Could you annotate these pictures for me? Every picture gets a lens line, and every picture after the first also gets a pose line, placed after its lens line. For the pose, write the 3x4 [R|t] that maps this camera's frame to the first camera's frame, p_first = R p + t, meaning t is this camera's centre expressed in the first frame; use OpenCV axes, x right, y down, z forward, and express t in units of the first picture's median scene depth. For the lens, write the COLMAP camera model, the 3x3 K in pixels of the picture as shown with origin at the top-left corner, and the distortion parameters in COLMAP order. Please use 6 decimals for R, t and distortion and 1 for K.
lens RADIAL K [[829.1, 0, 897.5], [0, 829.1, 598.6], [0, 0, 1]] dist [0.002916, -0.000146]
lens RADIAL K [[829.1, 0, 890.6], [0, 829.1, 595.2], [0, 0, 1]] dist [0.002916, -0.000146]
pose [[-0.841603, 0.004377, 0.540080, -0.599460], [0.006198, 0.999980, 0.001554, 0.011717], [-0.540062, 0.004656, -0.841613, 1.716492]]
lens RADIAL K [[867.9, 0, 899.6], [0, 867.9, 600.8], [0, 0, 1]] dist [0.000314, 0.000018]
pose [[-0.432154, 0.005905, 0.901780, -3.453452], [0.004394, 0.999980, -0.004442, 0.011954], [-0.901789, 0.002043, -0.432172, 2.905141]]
* * *
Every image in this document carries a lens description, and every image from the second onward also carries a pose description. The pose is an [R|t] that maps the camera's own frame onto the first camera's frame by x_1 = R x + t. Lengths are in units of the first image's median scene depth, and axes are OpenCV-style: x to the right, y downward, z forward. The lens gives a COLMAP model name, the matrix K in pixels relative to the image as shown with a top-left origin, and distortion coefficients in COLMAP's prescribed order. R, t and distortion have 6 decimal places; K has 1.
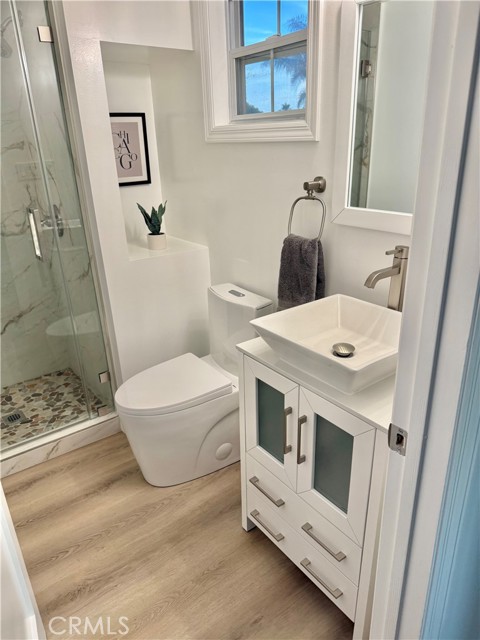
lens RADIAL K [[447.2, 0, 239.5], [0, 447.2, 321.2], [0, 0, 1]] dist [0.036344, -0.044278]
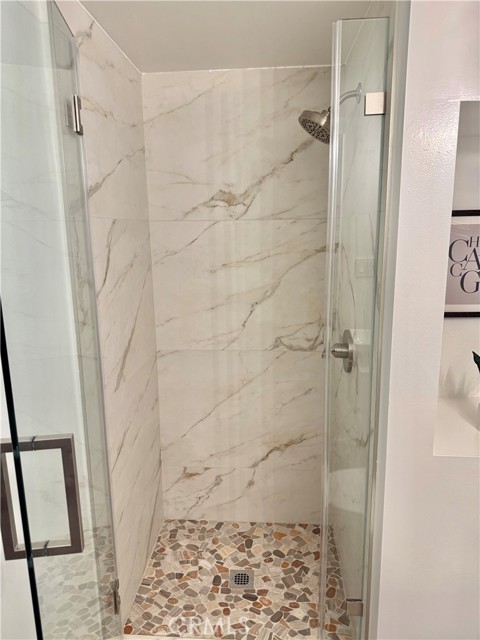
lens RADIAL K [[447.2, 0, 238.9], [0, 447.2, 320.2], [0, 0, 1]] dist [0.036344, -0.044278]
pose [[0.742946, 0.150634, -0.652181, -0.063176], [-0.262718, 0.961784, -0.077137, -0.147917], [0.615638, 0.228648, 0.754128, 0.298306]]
--
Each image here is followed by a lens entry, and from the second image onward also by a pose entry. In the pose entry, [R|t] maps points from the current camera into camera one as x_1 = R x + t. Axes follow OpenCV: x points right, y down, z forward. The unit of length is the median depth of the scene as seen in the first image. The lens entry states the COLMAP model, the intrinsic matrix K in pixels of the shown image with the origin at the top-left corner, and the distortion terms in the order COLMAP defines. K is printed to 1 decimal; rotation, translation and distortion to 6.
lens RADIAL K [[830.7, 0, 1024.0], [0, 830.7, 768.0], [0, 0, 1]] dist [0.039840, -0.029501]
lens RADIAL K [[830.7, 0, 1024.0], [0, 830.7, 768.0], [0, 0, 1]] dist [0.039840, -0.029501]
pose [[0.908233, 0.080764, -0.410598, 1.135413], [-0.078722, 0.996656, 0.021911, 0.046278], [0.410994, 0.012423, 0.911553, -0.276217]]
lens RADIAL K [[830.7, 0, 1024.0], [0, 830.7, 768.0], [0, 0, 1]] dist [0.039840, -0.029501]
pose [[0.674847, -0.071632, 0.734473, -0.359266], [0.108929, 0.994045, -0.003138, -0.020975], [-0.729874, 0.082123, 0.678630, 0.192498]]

▶ EXERCISE PROMPT
Gather every line of the records above that contains the string "points", treating uppercase and lowercase as different.

▶ TASK ANSWER
Each image here is followed by a lens entry, and from the second image onward also by a pose entry. In the pose entry, [R|t] maps points from the current camera into camera one as x_1 = R x + t. Axes follow OpenCV: x points right, y down, z forward. The unit of length is the median depth of the scene as seen in the first image. The lens entry states the COLMAP model, the intrinsic matrix K in pixels of the shown image with the origin at the top-left corner, and the distortion terms in the order COLMAP defines. K is printed to 1 decimal; rotation, translation and distortion to 6.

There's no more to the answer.